Hoy no traigo una fábula, ni un
cuento, ni una conclusión, ni ninguna mentira de las que acostumbro últimamente
a colgar en este blog, hoy os traigo un recuerdo real. Dudo que mucha gente se
acuerde de qué estaba haciendo el 21 de octubre de 2014, yo sí, estaba
ingresada en un hospital, fue el día en que lo que me estaba trastocando la
vida tuvo nombre, fue el día que me dijeron que tenía esclerosis múltiple.
Entera me mantuve cuando oí su
nombre, era como un cristal astillado en cientos de miles de pedazos, un
cristal astillado a través del que se podía ver una silla de ruedas. La primera
idea que se me pasó la cabeza, la primera idea que duró lo que a mí me pareció
una eternidad. Lo siguiente que me dijeron fue que me iban a hacer una punción
lumbar, fue como si una mosca se hubiese posado en aquel desquebrajado cristal
y todas las pequeñas piezas que lo formaban se cayesen sin dejar rastro de
integridad alguna. Comencé a llorar, creo que en mi vida lo había hecho con tantas
ganas, podía saborear las lágrimas ya que necesitaba coger aire por la boca
para no ahogarme; nunca había sentido que la vida pudiese ser tan injusta,
jamás se me había pasado por la cabeza que eso me pudiese ocurrir a mí y sobretodo
pensaba, ¿por qué yo?
Llegaron
los consuelos; que podría llevar una vida normal, que estábamos en 2014 y la
medicina había avanzado mucho en este campo, que ya sabía que eso podía ser,
que estaba respondiendo bien a los corticoides... . Como quien oye llover, yo
seguía llorando. Ira, rabia, impotencia, tristeza… todos esos sentimientos
indeseables que por fortuna solemos tener por separado, se cocían en mi interior.

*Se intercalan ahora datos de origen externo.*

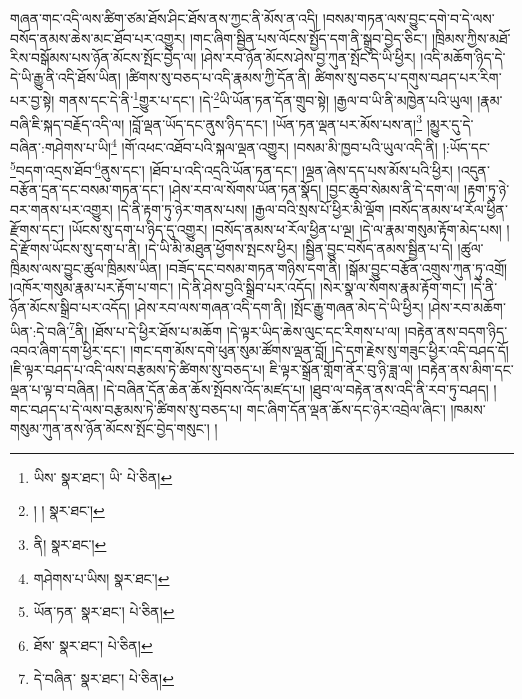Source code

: གཞན་གང་འདི་ལས་ཚིག་ཙམ་ཐོས་ཤིང་ཐོས་ནས་ཀྱང་ནི་མོས་ན་འདི། །བསམ་གཏན་ལས་བྱུང་དགེ་བ་དེ་ལས་བསོད་ནམས་ཆེས་མང་ཐོབ་པར་འགྱུར། །གང་ཞིག་སྦྱིན་པས་ལོངས་སྤྱོད་དག་ནི་སྒྲུབ་བྱེད་ཅིང་། །ཁྲིམས་ཀྱིས་མཐོ་རིས་བསྒོམས་པས་ཉོན་མོངས་སྤོང་བྱེད་ལ། །ཤེས་རབ་ཉོན་མོངས་ཤེས་བྱ་ཀུན་སྤོང་དེ་ཡི་ཕྱིར། །འདི་མཆོག་ཉིད་དེ་དེ་ཡི་རྒྱུ་ནི་འདི་ཐོས་ཡིན། །ཚིགས་སུ་བཅད་པ་འདི་རྣམས་ཀྱི་དོན་ནི། ཚིགས་སུ་བཅད་པ་དགུས་བཤད་པར་རིག་པར་བྱ་སྟེ། གནས་དང་དེ་ནི་\footnote{ཡིས་  སྣར་ཐང་། ཡི་  པེ་ཅིན། }གྱུར་པ་དང་། །དེ་\footnote{། །  སྣར་ཐང་། }ཡི་ཡོན་ཏན་དོན་གྲུབ་སྟེ། །རྒྱལ་བ་ཡི་ནི་མཁྱེན་པའི་ཡུལ། །རྣམ་བཞི་ཇི་སྐད་བརྗོད་འདི་ལ། །བློ་ལྡན་ཡོད་དང་ནུས་ཉིད་དང་། །ཡོན་ཏན་ལྡན་པར་མོས་པས་ན།\footnote{ནི།  སྣར་ཐང་། } །མྱུར་དུ་དེ་བཞིན་:གཤེགས་པ་ཡི།\footnote{གཤེགས་པ་ཡིས།  སྣར་ཐང་། } །གོ་འཕང་འཐོབ་པའི་སྐལ་ལྡན་འགྱུར། །བསམ་མི་ཁྱབ་པའི་ཡུལ་འདི་ནི། །:ཡོད་དང་\footnote{ཡོན་ཏན་  སྣར་ཐང་།  པེ་ཅིན། }བདག་འདྲས་ཐོབ་\footnote{ཐོས་  སྣར་ཐང་།  པེ་ཅིན། }ནུས་དང་། །ཐོབ་པ་འདི་འདྲའི་ཡོན་ཏན་དང་། །ལྡན་ཞེས་དད་པས་མོས་པའི་ཕྱིར། །འདུན་བརྩོན་དྲན་དང་བསམ་གཏན་དང་། །ཤེས་རབ་ལ་སོགས་ཡོན་ཏན་སྣོད། །བྱང་ཆུབ་སེམས་ནི་དེ་དག་ལ། །རྟག་ཏུ་ཉེ་བར་གནས་པར་འགྱུར། །དེ་ནི་རྟག་ཏུ་ཉེར་གནས་པས། །རྒྱལ་བའི་སྲས་པོ་ཕྱིར་མི་ལྡོག །བསོད་ནམས་ཕ་རོལ་ཕྱིན་རྫོགས་དང་། །ཡོངས་སུ་དག་པ་ཉིད་དུ་འགྱུར། །བསོད་ནམས་ཕ་རོལ་ཕྱིན་པ་ལྔ། །དེ་ལ་རྣམ་གསུམ་རྟོག་མེད་པས། །དེ་རྫོགས་ཡོངས་སུ་དག་པ་ནི། །དེ་ཡི་མི་མཐུན་ཕྱོགས་སྤངས་ཕྱིར། །སྦྱིན་བྱུང་བསོད་ནམས་སྦྱིན་པ་དེ། །ཚུལ་ཁྲིམས་ལས་བྱུང་ཚུལ་ཁྲིམས་ཡིན། །བཟོད་དང་བསམ་གཏན་གཉིས་དག་ནི། །སྒོམ་བྱུང་བརྩོན་འགྲུས་ཀུན་ཏུ་འགྲོ། །འཁོར་གསུམ་རྣམ་པར་རྟོག་པ་གང་། །དེ་ནི་ཤེས་བྱའི་སྒྲིབ་པར་འདོད། །སེར་སྣ་ལ་སོགས་རྣམ་རྟོག་གང་། །དེ་ནི་ཉོན་མོངས་སྒྲིབ་པར་འདོད། །ཤེས་རབ་ལས་གཞན་འདི་དག་ནི། །སྤོང་རྒྱུ་གཞན་མེད་དེ་ཡི་ཕྱིར། །ཤེས་རབ་མཆོག་ཡིན་:དེ་བཞི་\footnote{དེ་བཞིན་  སྣར་ཐང་།  པེ་ཅིན། }ནི། །ཐོས་པ་དེ་ཕྱིར་ཐོས་པ་མཆོག །དེ་ལྟར་ཡིད་ཆེས་ལུང་དང་རིགས་པ་ལ། །བརྟེན་ནས་བདག་ཉིད་འབའ་ཞིག་དག་ཕྱིར་དང་། །གང་དག་མོས་དགེ་ཕུན་སུམ་ཚོགས་ལྡན་བློ། །དེ་དག་རྗེས་སུ་གཟུང་ཕྱིར་འདི་བཤད་དོ། །ཇི་ལྟར་བཤད་པ་འདི་ལས་བརྩམས་ཏེ་ཚིགས་སུ་བཅད་པ། ཇི་ལྟར་སྒྲོན་གློག་ནོར་བུ་ཉི་ཟླ་ལ། །བརྟེན་ནས་མིག་དང་ལྡན་པ་ལྟ་བ་བཞིན། །དེ་བཞིན་དོན་ཆེན་ཆོས་སྤོབས་འོད་མཛད་པ། །ཐུབ་ལ་བརྟེན་ནས་འདི་ནི་རབ་ཏུ་བཤད། །གང་བཤད་པ་དེ་ལས་བརྩམས་ཏེ་ཚིགས་སུ་བཅད་པ། གང་ཞིག་དོན་ལྡན་ཆོས་དང་ཉེར་འབྲེལ་ཞིང་། །ཁམས་གསུམ་ཀུན་ནས་ཉོན་མོངས་སྤོང་བྱེད་གསུང་། །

Sólo quería gritar y llorar, y eso estuve haciendo durante mucho rato, horas,
hasta que se me acabaron las lágrimas, hasta que me escocieron los ojos. En ese
momento no sabía qué hacer, estaba desahogada y ya no era capaz de seguir
llorando, única medida que había tomado hasta el momento, y decidí aferrarme a
las palabras que había dicho la neuróloga mientras parecía que no le hacía
caso. No me las llegué a creer de todo, nunca había estudiado nada de la
enfermedad, no sabía qué era exactamente, la conocía como la enfermedad de
la silla de ruedas, pero pese a eso empecé a pensar en que me gustaría
aprovechar al máximo todo el tiempo que me quedase.
Ahí empezó un brote distinto al
que estaba padeciendo, un brote de optimismo y positividad, un brote que siguió
y sigue creciendo.
Tras el tiempo que pasé llorando
ningún médico se acercó a mi habitación a decirme que había conseguido disolver
en agua salada la enfermedad, había que abordarla de otra manera, empecé a
leer, a conocer, a aprender y por lo tanto empecé a acostumbrarme, a perderle
el miedo, a volver a vivir. No fue un proceso fácil, no sabría decir cuánto fue
exactamente el tiempo que me llevó, pero lo conseguí.
He aprendido mucho en el último
año, dicen que los golpes son una buena manera de memorizar, las heridas y las
cicatrices son una marca de las lecciones aprendidas y yo tengo una resonancia
llena de ellas que avala que así ha sido.